Placer County jail officials said Kubby's release after 40 days came because of his good behavior in custody and their need to reduce crowding under a federal court order.
Kubby has spent the last six years vociferously fighting Placer County authorities over his conviction for possession of a peyote button and a psychedelic mushroom. But his early release underscored a sudden shift in his once bitter attitude toward law enforcement authorities.
In jail, Kubby lost 25 pounds, yet said he gained respect for his jailers and the medical staff who tended to the rare -- and typically terminal -- form of adrenal cancer he has been treating with marijuana for three decades.

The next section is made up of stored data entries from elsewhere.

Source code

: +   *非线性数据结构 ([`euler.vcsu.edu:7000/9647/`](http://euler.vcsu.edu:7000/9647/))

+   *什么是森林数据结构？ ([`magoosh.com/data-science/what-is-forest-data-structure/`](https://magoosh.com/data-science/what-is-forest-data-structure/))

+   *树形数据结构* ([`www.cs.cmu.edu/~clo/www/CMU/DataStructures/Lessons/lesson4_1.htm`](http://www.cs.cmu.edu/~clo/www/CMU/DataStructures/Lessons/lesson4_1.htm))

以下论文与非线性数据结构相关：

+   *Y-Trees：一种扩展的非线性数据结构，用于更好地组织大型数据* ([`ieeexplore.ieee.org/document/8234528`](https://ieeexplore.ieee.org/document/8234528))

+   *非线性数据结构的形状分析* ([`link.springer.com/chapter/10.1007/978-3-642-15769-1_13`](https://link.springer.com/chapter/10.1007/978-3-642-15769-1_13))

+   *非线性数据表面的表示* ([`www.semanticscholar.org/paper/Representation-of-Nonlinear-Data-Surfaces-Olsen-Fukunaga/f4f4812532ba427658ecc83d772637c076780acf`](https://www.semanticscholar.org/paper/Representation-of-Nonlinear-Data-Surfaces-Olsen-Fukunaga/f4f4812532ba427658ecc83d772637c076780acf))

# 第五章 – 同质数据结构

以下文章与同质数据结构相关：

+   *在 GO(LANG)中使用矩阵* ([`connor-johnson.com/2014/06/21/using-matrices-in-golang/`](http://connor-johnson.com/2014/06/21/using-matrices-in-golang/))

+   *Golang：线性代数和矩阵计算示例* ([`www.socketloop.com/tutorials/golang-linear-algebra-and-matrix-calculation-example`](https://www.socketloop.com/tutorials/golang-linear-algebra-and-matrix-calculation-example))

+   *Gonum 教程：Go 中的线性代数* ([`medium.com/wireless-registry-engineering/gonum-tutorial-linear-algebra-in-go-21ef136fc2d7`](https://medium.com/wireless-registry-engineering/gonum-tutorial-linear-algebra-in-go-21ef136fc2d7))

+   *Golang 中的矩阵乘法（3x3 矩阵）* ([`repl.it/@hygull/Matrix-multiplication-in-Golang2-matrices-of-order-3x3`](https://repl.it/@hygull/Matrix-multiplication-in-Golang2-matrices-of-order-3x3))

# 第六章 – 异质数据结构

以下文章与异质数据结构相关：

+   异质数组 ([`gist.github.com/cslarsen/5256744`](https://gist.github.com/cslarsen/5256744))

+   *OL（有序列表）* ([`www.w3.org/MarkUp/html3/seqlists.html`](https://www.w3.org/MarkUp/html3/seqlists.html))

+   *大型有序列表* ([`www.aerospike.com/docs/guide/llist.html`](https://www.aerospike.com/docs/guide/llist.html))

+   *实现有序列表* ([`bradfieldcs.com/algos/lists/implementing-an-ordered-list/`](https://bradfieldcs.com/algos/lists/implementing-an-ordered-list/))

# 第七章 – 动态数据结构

"I realized the taunting and skepticism about my condition that I experienced when I was first jailed here in 1999 was not present with any of the jail staff this time," said Kubby, a onetime Libertarian gubernatorial candidate and early backer of California's watershed 1996 medical marijuana initiative. "I realized that these guys were getting heat over me, and they didn't deserve it."
The first days of his incarceration were marked by loud criticism of Placer County officials by medical marijuana activists who worried that Kubby might die in jail without access to marijuana. His blood pressure, normally 120 over 80, jumped to 170 over 120 and blood appeared in his urine.
But soon after he arrived in the Placer County jail, Kubby started using Marinol -- a legal, synthetic form of THC, marijuana's psychoactive ingredient -- to thwart increases in his blood pressure that doctors say could be lethal.
His condition stabilized, and Kubby wrote to his jailers and the medical staff apologizing for negative publicity during the first days of his incarceration. In the letter, Kubby said he had "developed a profound respect for the professional and highly dedicated staff and officers here."
The short note eventually found its way to Placer County Sheriff Ed Bonner, who met with Kubby last week.
"He said it was an honor to meet me," Kubby said Monday after his release. "I was floored. I got the feeling he was sincere, genuine, and got it. He said he wanted to talk to prosecutors about burying the hatchet."